What is needed -
Would you copy out only the lines from the one with "Identify the document" to the end of the records, exactly as they stand?

Records shown -
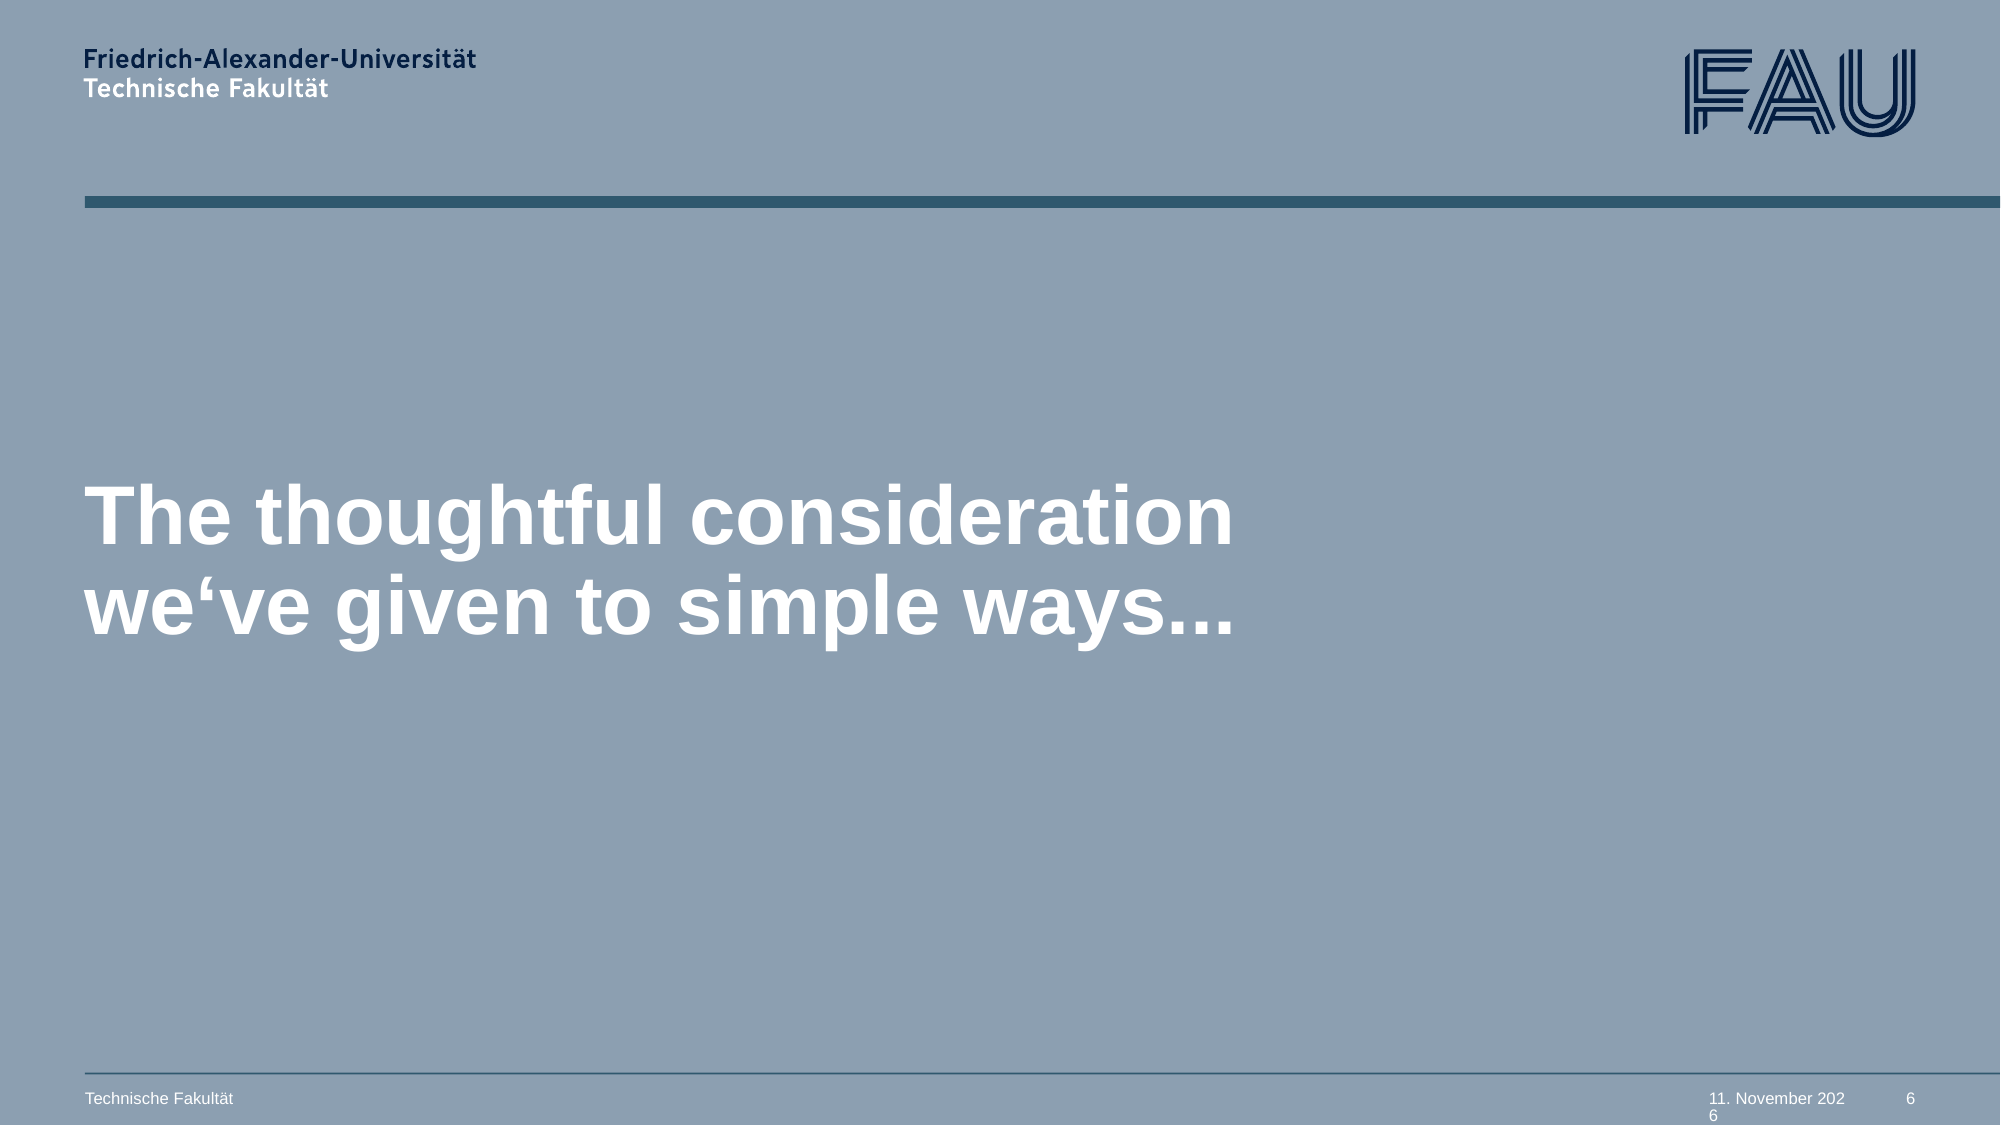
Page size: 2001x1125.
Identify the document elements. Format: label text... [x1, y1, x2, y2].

slide_number 6 [1883, 1088, 1916, 1109]
title The thoughtful consideration we‘ve given to simple ways... [85, 471, 1916, 654]
footer Technische Fakultät [85, 1088, 983, 1109]
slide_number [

Exercise response -
Identify the document elements. Format: label text... [x1, y1, x2, y2].

slide_number 6 [1883, 1088, 1916, 1109]
title The thoughtful consideration we‘ve given to simple ways... [85, 471, 1916, 654]
footer Technische Fakultät [85, 1088, 983, 1109]
slide_number [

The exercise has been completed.